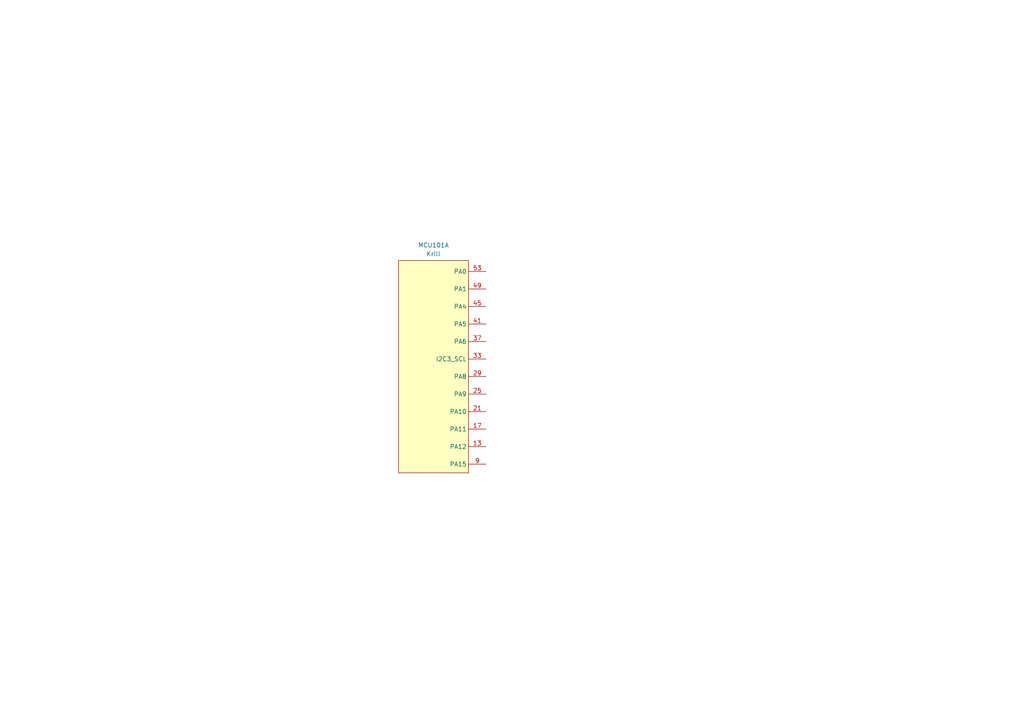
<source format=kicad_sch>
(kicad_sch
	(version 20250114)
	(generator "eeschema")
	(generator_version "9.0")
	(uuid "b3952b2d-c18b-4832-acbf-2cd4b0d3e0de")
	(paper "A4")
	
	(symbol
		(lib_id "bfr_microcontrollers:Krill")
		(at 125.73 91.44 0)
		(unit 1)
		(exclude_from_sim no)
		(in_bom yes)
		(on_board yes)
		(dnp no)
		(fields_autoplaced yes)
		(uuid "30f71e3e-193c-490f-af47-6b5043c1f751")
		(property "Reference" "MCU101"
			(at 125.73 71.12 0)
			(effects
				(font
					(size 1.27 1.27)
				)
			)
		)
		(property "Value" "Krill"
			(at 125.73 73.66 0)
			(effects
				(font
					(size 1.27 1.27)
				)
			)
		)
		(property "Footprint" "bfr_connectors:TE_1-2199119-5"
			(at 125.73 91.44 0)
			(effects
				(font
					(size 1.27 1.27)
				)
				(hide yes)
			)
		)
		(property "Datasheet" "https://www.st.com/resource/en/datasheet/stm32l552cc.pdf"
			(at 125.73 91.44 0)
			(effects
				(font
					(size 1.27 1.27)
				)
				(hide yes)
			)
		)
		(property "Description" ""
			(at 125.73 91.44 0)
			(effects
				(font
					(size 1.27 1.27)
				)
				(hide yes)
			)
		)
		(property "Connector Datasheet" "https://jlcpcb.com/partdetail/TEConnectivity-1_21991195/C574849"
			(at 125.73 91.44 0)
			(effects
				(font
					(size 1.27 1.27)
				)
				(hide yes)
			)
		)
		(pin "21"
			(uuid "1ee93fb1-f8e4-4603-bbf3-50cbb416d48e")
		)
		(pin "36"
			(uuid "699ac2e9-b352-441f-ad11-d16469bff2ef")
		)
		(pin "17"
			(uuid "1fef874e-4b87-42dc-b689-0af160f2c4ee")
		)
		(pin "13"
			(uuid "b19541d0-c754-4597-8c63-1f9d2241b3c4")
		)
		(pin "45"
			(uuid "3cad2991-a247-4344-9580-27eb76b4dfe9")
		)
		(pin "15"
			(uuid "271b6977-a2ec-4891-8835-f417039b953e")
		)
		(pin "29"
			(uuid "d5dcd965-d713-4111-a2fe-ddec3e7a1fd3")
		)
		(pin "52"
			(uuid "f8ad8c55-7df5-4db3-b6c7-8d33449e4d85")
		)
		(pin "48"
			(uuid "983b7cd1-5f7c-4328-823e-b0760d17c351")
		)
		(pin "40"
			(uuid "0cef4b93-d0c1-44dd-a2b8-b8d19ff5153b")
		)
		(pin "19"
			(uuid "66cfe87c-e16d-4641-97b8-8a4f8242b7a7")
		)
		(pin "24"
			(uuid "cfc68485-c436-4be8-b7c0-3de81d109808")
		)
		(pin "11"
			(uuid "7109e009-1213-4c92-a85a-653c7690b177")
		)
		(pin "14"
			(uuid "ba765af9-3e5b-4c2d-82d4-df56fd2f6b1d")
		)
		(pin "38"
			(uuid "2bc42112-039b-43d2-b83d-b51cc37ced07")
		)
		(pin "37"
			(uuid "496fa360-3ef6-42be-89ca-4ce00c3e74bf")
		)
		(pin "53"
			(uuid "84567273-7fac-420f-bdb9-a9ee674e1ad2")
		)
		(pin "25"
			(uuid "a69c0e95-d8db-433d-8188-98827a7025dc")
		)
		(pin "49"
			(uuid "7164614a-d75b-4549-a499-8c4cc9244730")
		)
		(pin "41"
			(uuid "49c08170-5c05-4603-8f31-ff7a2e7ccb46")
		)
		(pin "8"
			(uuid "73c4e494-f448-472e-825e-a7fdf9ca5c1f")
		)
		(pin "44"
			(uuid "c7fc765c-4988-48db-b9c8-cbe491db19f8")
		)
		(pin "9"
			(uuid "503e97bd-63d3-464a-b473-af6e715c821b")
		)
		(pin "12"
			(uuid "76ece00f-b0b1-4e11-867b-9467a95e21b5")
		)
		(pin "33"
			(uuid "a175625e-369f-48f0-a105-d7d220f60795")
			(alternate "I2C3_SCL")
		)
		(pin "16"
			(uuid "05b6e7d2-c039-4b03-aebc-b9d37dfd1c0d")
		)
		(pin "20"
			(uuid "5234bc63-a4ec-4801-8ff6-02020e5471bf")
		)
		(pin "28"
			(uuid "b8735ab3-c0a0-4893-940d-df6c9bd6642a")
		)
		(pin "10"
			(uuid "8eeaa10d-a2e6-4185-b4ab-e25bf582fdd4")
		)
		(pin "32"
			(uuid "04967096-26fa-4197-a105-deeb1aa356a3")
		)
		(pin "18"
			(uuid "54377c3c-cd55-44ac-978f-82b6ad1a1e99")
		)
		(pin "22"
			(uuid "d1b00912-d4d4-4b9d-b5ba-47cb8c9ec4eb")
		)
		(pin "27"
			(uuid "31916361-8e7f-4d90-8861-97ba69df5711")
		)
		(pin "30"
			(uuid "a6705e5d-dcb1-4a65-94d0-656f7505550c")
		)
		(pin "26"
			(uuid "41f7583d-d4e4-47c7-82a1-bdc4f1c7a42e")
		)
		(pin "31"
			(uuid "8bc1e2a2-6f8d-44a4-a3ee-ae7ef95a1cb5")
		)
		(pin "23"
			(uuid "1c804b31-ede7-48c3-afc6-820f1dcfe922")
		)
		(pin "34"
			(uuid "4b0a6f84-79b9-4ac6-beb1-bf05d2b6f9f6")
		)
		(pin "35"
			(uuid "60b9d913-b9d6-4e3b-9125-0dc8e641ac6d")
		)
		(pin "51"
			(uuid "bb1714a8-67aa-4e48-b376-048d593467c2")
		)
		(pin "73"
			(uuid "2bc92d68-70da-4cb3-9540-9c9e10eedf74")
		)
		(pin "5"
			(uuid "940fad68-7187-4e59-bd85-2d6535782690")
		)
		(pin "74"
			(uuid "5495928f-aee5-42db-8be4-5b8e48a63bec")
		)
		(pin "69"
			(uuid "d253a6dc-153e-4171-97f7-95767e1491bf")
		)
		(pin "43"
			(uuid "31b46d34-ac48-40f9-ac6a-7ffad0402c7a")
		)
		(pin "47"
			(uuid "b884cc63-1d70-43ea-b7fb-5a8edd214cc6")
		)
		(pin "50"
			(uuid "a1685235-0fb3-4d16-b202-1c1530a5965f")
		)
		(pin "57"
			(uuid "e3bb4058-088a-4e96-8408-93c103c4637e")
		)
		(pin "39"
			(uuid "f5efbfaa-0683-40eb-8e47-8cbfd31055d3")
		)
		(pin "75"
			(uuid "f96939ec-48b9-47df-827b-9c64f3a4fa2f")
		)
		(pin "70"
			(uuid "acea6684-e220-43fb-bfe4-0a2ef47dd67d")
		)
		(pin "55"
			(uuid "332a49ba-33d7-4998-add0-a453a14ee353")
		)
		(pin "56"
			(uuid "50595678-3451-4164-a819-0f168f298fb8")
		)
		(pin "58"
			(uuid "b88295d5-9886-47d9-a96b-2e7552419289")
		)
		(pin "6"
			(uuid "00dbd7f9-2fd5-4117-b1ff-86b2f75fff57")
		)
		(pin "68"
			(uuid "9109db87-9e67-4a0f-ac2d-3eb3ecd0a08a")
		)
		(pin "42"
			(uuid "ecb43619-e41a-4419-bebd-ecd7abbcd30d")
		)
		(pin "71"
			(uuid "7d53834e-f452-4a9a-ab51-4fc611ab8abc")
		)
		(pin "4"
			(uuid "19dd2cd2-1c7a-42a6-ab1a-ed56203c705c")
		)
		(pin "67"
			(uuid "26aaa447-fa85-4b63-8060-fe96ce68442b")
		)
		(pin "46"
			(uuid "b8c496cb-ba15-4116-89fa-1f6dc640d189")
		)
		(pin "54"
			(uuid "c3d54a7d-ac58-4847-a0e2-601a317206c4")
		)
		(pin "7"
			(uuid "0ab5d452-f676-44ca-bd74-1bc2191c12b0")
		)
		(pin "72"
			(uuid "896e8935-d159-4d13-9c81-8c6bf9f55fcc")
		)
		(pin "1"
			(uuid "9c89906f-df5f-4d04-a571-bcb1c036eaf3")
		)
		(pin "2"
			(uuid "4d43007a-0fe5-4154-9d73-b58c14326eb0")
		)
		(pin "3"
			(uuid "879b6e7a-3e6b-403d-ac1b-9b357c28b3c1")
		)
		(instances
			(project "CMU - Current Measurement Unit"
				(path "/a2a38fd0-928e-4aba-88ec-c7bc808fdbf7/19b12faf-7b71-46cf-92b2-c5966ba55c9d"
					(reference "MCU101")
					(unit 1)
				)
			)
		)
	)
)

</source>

-*-

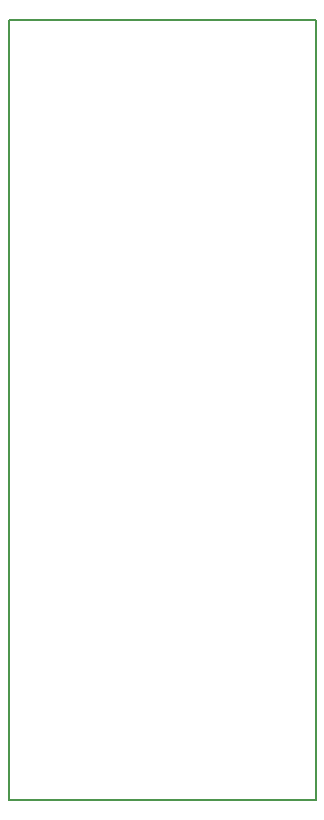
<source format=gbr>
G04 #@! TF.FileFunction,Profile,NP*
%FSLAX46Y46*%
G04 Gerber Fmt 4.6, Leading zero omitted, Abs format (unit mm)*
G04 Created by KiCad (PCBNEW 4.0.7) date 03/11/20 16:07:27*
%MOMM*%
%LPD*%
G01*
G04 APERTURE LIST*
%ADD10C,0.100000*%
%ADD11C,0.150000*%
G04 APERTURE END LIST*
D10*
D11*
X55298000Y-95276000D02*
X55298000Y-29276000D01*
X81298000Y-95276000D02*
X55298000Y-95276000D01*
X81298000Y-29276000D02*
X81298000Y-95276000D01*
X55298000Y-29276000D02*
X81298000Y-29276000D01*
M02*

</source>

-*-

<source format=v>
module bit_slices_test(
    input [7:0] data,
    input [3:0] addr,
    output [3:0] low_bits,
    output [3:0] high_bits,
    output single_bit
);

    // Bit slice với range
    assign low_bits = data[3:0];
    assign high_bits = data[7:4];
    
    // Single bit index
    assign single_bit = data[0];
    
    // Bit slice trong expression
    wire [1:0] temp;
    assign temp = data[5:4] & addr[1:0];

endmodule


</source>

-*-

▶ Task objective
In the listing above, start at the line with "<source format=kicad_sch>", go on through the line with "(fields_autoplaced yes)", and copy each of those lines exactly; leave out all the rest.

▶ Response
<source format=kicad_sch>
(kicad_sch
	(version 20250114)
	(generator "eeschema")
	(generator_version "9.0")
	(uuid "b3952b2d-c18b-4832-acbf-2cd4b0d3e0de")
	(paper "A4")
	
	(symbol
		(lib_id "bfr_microcontrollers:Krill")
		(at 125.73 91.44 0)
		(unit 1)
		(exclude_from_sim no)
		(in_bom yes)
		(on_board yes)
		(dnp no)
		(fields_autoplaced yes)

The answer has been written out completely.